Did you know that when babies are born they already have 20 teeth? These teeth are already formed and sitting just below the gumline. When your baby is around six months old, these teeth begin to emerge, starting with the lower front incisors.
You don’t need to wait until all 20 teeth have erupted before focusing on their oral health. At The Woodlands Dental Group in The Woodlands, Texas, David Epstein, DDS, and Nikita Vakil, DMD, are proud to offer family dentistry for all your family members, including the littlest ones.
Start from the beginning
Oral hygiene refers to all parts of the oral cavity, not just the teeth. This means that you can improve your baby’s oral health even before their pearly whites pop up.
Clean your baby’s gums
Take a damp baby washcloth and wipe your baby’s gums after feeding. This will help remove some of the sugar from the milk or formula.
Avoid “bottle rot”
Avoid sending your baby to bed with a bottle. If your baby falls asleep drinking milk, the milk can pool. This can allow sugar to sit on your baby’s teeth.
Offer comfort during teething
Offer teething rings or chilled teethers when your baby is showing signs of teething. Signs can include drooling, fussiness, and excessive chewing.
These forms of dental care may seem simple, but they are some of the best ways to promote oral health from an early age.
Use the right tools
Part of good dental care means using the right tools.
Choose the right toothbrush size.

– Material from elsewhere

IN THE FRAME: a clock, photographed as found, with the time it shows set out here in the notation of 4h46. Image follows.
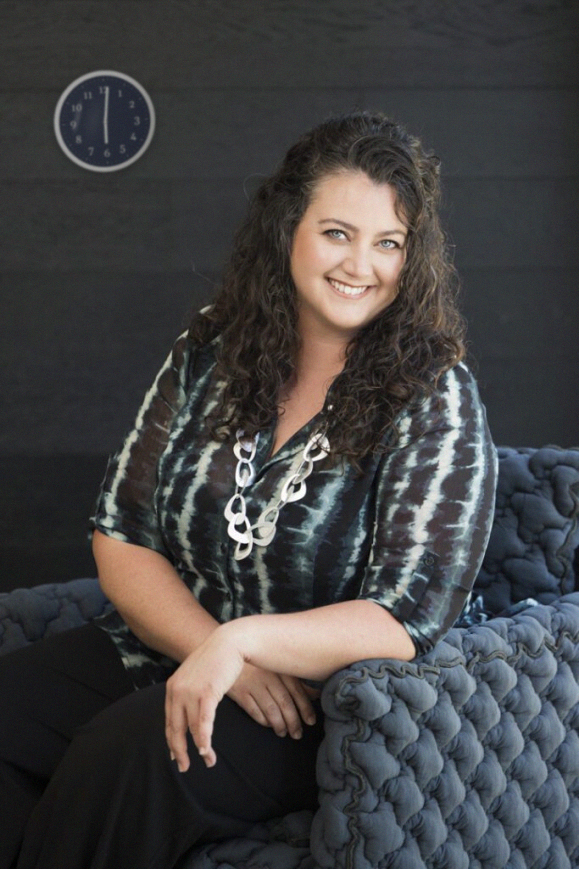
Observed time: 6h01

Sizes come in infant, toddler, and child.
Before 2014, most parents were advised to use fluoride-free toothpaste until age 2. Now the American Academy of Pediatrics suggests using a smear of fluoride toothpaste when teeth emerge. A “smear” is the size of a grain of rice.

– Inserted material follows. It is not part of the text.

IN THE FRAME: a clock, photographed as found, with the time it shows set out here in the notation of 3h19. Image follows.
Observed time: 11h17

As soon as two teeth touch, you can floss your child’s teeth. Preflossed flossers might make the job easier.
You should be in charge of brushing and flossing until your child can take over the job responsibly. Depending on the child, you might need to supervise until they’re age 8 or so.
Model good oral hygiene
In addition to providing the right tools and encouraging good habits, you can improve your child's oral health by modeling good habits yourself. When children see that oral care is a part of the everyday routine, they’ll be more likely to keep up with their own oral care habits.

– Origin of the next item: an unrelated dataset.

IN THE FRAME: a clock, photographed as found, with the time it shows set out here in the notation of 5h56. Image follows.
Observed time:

You can model good oral hygiene by brushing twice a day, flossing daily, using mouthwash, avoiding bad oral habits ― such as chewing on pens ― and staying consistent with your regular dental checkups.
It’s never too early for dental exams
The American Dental Association recommends routine dental exams twice yearly for adults and children. The earlier you start dental exams for your child, the more accepting they’ll be as time goes on. They’ll learn that dental exams are important, safe, and maybe even fun. Furthermore, early exams will help us spot any potential red flags before they snowball into a bigger issue.